*What is being asked*: Report each line of the records where "prevent" occurs.

########################################

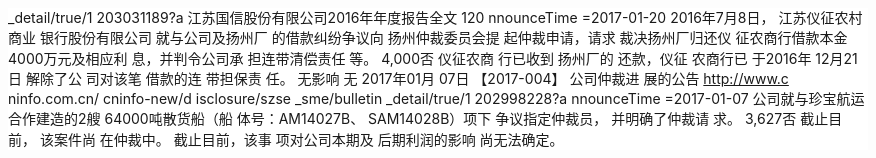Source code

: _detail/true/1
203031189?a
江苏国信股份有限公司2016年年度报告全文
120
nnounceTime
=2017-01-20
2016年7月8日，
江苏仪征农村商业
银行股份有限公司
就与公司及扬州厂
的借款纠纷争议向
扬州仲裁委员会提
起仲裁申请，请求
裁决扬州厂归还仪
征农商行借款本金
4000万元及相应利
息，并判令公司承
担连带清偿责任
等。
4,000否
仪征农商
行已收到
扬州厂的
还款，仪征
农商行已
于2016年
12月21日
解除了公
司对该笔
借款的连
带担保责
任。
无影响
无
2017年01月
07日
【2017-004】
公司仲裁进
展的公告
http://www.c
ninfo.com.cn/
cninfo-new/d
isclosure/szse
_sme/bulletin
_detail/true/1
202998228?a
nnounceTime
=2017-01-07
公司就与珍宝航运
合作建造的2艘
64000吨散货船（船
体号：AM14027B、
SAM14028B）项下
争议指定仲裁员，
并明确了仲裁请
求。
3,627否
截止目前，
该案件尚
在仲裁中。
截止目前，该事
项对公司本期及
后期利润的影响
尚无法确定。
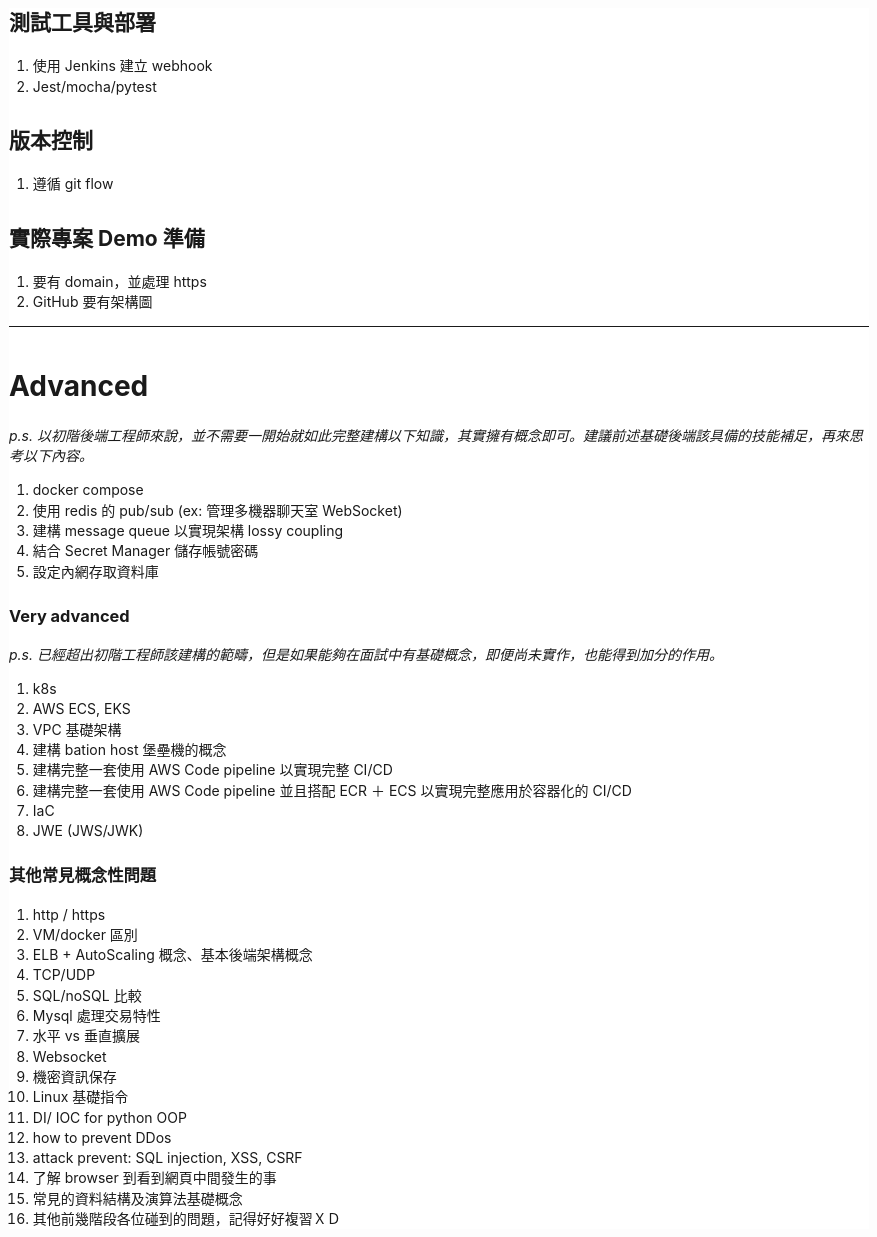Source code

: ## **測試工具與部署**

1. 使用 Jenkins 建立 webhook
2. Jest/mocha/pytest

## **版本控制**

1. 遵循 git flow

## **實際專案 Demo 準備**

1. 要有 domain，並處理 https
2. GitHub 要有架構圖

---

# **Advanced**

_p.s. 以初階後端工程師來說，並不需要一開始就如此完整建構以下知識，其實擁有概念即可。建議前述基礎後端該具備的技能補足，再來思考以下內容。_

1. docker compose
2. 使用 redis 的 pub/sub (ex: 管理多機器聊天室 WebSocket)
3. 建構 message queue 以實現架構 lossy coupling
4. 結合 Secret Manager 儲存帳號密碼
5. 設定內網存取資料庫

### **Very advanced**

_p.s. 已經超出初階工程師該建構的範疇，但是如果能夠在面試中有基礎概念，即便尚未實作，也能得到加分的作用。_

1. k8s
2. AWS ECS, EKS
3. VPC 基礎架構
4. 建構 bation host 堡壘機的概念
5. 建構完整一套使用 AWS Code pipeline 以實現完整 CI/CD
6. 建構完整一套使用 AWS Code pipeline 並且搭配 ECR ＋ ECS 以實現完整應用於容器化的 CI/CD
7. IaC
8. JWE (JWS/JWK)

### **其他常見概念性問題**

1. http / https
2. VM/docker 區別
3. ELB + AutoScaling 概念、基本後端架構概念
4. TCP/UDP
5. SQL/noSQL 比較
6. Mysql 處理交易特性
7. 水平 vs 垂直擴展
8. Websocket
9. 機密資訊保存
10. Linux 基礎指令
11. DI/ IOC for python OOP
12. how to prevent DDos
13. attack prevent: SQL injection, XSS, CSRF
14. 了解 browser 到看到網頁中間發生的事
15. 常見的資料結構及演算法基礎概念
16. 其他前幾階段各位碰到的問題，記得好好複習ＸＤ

########################################

*Final answer*:
12. how to prevent DDos
13. attack prevent: SQL injection, XSS, CSRF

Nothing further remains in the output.